第2回 ドメスティックバイオレンス(1)~蔓延する女性への暴力~

《DV防止法の施行》

 「配偶者からの暴力の防止及び被害者の保護に関する法律(通称・DV防止法)」が今年10月ようやく施行されました。
 事実婚を含む配偶者からの身体的暴力が対象で、被害者は裁判所に「保護命令」を申し立てることが可能となりました。これにより「6か月間の接近禁止」や「2週間の住居からの退去」を加害者に対し裁判所が命ずることができます。また都道府県に対し婦人相談所などに「配偶者暴力相談支援センター」としての機能を持たせることを定め、一般の人や医療関係者などに同センターや警察への通報を促しています。当然警察にも暴力の制止だけでなく、「被害の発生を防止するために必要な措置を講ずる」ことを求め、被害者の保護を徹底することを定めています。
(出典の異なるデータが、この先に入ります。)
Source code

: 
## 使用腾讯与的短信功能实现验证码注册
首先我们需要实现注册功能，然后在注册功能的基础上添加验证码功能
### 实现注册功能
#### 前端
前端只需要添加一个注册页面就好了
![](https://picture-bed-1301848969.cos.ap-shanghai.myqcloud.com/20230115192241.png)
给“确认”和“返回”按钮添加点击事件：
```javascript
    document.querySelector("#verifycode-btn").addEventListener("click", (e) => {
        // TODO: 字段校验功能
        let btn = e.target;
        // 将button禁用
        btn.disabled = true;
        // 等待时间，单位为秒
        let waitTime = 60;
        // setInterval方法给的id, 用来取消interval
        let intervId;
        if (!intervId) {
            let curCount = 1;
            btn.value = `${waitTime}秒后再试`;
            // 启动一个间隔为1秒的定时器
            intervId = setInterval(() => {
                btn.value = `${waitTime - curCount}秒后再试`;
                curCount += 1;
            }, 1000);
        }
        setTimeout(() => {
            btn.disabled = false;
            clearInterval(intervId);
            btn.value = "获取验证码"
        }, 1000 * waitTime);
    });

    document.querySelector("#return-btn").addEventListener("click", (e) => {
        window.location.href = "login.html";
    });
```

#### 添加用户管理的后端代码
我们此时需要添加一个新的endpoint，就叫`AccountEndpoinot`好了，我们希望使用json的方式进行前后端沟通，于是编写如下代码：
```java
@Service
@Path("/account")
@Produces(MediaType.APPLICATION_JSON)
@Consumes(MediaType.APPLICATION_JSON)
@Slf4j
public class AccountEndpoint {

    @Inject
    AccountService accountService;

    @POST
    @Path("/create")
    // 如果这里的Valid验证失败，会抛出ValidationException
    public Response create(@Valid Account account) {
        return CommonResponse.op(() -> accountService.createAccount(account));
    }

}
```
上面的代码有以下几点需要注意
まだまだ不備な点が多いことは否めませんが、それは都道府県(婦人相談所など)や警察または裁判所などにおけるこの問題への理解と運用で補うしかありません。

 

《誰もが無関係ではないDV》

 「男女間における暴力」に関する総理府の調査結果が昨年発表されました。
 夫婦間において「命の危険を感じるくらいの暴行」経験した女性は20人に1人もありました。98年報告された東京都の実態報告では実に3人に1人の女性が夫や恋人などからの身体的暴力を経験しています。これは尋常な数字ではありません。実際、夫が妻を暴力で殺害するという事件は年に100件以上あり、殺人事件の女性被害者の約3割は夫(内縁関係も含む)による犯行です。離婚調停を申し立てる女性の約3分の1が、夫からの身体的暴力を理由にあげ、その数は年間1万件以上にのぼっています。
 しかもこれは「身体的暴力」に限った数字でしかないのです。暴力には身体的暴力以外にも以下のようにさまざまなものがあります。
1) 脅す、罵る、卑下する、無視する等の「精神的暴力」
2) 生活費を入れない、家計の状況を一切妻に教えない、借金を重ねるなどの「経済的暴力」
3) 手紙や電話、行動を監視し、友人や親兄弟などとの付き合いを禁じたり露骨な妨害を加えるといった「社会的暴力」
4) 性的行為の強要、避妊への非協力、あからさまな浮気の反復などの「性的暴力」
 以上のような暴力はなかなか表に出てきませんが、身体的暴力以上の頻度であることは確実でしょう。先の東京都の調査では2人に1人が精神的暴力を経験しています。

 

《暴力を許容する雰囲気の一掃を》

 従来までの男性中心の社会的状況は、筋力優位を背景にした身体的暴力だけでなく、さまざまな形での女性に対する暴力を可能にしてきました。そしてその一方的な暴力に女性が黙って耐えることを強要する雰囲気が今なお残っています。このような社会的雰囲気を一掃することが必要なことはいうまでもありませんが、そのためにはこの問題に関する理解を共有する必要があるでしょう。どのような男性が女性を殴るのか、何ゆえに女性は逃げられなくなるのか、そしてどのような影響を次世代に与えていくのか等について私たちは知っておかねばなりません。
 DVのメカニズム、被害者女性、加害者男性の心理、解決への処方箋などについては次回以降述べさせていただきます。